TEXTE FOURNI ->
La rentrée européenne s'annonce sous le signe des défis majeurs, et François-Xavier Bellamy, vice-président des Républicains et député européen du Parti populaire européen (PPE), a partagé son analyse sur les dossiers brûlants de l'été. Réélu en 2024 à la tête de la liste Les Républicains, qui a obtenu 7,2 % des suffrages et six sièges au Parlement européen, l'ancien professeur agrégé de philosophie s'est exprimé sur les tensions géopolitiques avec la Russie, les enjeux écologiques et la crise migratoire, mais aussi sur une décision récente de la Commission européenne qu'il perçoit comme une victoire pour son parti.
Au cœur des préoccupations se trouve la Russie, accusée de tester la résilience du continent. L'incident du 4 au 5 août, où un drone chargé d'explosifs a été découvert à l'aéroport de Leipzig, en Allemagne, a été rapidement imputé à Moscou par les autorités locales. Cette suspicion a été renforcée par la cheffe de la diplomatie européenne, Kaja Kallas, qui, le 2 septembre, a qualifié l'événement d'« acte de terrorisme soutenu par un État ». Pour M. Bellamy, ces agissements confirment la volonté russe de « tester l'Europe et l'OTAN ». Il préconise un renforcement concerté des capacités militaires nationales et européennes, arguant que la faiblesse ne saurait dissuader les menaces et les conflits.
Abordant les relations diplomatiques, notamment après l'invitation surprise de la Russie par les États-Unis au G20 Finances le 31 août, l'eurodéputé se montre catégorique. Il juge impensable d'agir « comme si de rien n'était » face aux provocations actuelles. Bien qu'il aspire à une future réconciliation avec le peuple russe à moyen ou long terme, il estime qu'une reprise des relations normales dans l'immédiat constituerait une « trahison » des principes fondamentaux, de la sécurité et des engagements de l'Europe, qui doit veiller à être respectée sur la scène internationale.

Entrées de données enregistrées:
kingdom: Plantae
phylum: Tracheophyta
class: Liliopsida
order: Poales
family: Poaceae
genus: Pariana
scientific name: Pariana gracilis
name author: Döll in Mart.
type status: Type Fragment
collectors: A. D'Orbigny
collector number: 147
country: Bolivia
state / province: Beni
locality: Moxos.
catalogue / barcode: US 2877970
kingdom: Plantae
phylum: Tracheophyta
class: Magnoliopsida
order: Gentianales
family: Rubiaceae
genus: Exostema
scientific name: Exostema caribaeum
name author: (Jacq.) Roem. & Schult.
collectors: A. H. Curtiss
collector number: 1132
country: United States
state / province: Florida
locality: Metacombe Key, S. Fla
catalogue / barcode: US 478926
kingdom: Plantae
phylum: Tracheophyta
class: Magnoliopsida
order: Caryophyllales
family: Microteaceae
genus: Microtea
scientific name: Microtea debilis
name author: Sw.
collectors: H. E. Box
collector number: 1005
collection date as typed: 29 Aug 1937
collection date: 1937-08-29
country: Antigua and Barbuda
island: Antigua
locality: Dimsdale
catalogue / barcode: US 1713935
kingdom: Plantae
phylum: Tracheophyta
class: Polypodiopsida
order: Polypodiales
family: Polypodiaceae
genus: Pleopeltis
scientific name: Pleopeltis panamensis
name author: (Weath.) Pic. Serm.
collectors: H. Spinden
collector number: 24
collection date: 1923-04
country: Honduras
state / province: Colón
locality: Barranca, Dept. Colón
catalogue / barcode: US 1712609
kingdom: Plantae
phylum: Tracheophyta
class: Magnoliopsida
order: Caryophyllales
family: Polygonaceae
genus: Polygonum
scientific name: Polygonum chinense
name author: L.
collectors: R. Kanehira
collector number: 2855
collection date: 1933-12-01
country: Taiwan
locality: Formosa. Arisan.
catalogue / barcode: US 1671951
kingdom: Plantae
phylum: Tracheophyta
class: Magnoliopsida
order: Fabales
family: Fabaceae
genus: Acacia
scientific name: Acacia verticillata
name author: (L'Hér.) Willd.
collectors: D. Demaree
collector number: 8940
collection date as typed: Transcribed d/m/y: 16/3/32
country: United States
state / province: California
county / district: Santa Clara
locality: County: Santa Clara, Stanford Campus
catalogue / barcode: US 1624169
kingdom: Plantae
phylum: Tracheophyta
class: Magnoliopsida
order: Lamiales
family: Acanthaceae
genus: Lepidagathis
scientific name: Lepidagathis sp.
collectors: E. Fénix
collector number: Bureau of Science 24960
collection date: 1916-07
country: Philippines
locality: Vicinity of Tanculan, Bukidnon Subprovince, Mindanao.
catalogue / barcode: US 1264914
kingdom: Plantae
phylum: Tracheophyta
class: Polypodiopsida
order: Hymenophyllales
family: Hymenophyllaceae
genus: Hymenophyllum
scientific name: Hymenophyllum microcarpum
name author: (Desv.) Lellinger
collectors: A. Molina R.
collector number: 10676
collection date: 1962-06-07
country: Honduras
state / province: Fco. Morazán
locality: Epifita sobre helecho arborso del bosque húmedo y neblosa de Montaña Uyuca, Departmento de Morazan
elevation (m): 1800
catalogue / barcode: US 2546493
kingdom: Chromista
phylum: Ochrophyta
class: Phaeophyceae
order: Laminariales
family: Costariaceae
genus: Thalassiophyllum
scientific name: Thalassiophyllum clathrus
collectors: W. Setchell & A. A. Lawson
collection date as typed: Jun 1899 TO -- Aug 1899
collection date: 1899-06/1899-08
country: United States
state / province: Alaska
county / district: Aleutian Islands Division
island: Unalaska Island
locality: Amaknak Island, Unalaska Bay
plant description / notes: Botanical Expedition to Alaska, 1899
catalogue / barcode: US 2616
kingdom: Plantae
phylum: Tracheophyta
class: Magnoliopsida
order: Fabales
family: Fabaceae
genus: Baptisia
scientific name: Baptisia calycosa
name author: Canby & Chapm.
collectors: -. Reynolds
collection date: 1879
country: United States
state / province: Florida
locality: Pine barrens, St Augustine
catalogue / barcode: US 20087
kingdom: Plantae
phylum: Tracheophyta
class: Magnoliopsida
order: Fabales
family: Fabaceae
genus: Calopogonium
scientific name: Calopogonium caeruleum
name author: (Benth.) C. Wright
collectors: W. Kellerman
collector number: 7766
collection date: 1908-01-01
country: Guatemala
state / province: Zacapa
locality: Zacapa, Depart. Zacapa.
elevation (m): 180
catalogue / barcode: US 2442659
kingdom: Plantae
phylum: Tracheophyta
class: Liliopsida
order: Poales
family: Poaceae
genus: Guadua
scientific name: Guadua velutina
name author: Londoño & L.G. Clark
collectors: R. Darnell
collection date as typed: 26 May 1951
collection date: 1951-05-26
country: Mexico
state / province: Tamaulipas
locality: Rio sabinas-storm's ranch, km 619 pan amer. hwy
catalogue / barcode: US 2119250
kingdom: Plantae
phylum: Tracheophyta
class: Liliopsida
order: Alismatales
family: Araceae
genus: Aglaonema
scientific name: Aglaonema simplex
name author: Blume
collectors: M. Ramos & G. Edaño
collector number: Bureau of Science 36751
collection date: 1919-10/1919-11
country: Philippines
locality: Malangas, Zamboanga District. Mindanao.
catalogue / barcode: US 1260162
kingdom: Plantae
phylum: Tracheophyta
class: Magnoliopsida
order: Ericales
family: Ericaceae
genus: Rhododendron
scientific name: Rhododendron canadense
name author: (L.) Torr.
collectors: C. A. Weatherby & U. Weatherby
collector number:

OBJECTIF DE L'EXERCICE ->
Recopiez à l'identique, dans le texte sur François-Xavier Bellamy, le passage qui va de « La rentrée européenne » jusqu'à « pour son parti. ». La liste n'est pas nécessaire ici.

ZONE DE RÉPONSE ->
La rentrée européenne s'annonce sous le signe des défis majeurs, et François-Xavier Bellamy, vice-président des Républicains et député européen du Parti populaire européen (PPE), a partagé son analyse sur les dossiers brûlants de l'été. Réélu en 2024 à la tête de la liste Les Républicains, qui a obtenu 7,2 % des suffrages et six sièges au Parlement européen, l'ancien professeur agrégé de philosophie s'est exprimé sur les tensions géopolitiques avec la Russie, les enjeux écologiques et la crise migratoire, mais aussi sur une décision récente de la Commission européenne qu'il perçoit comme une victoire pour son parti.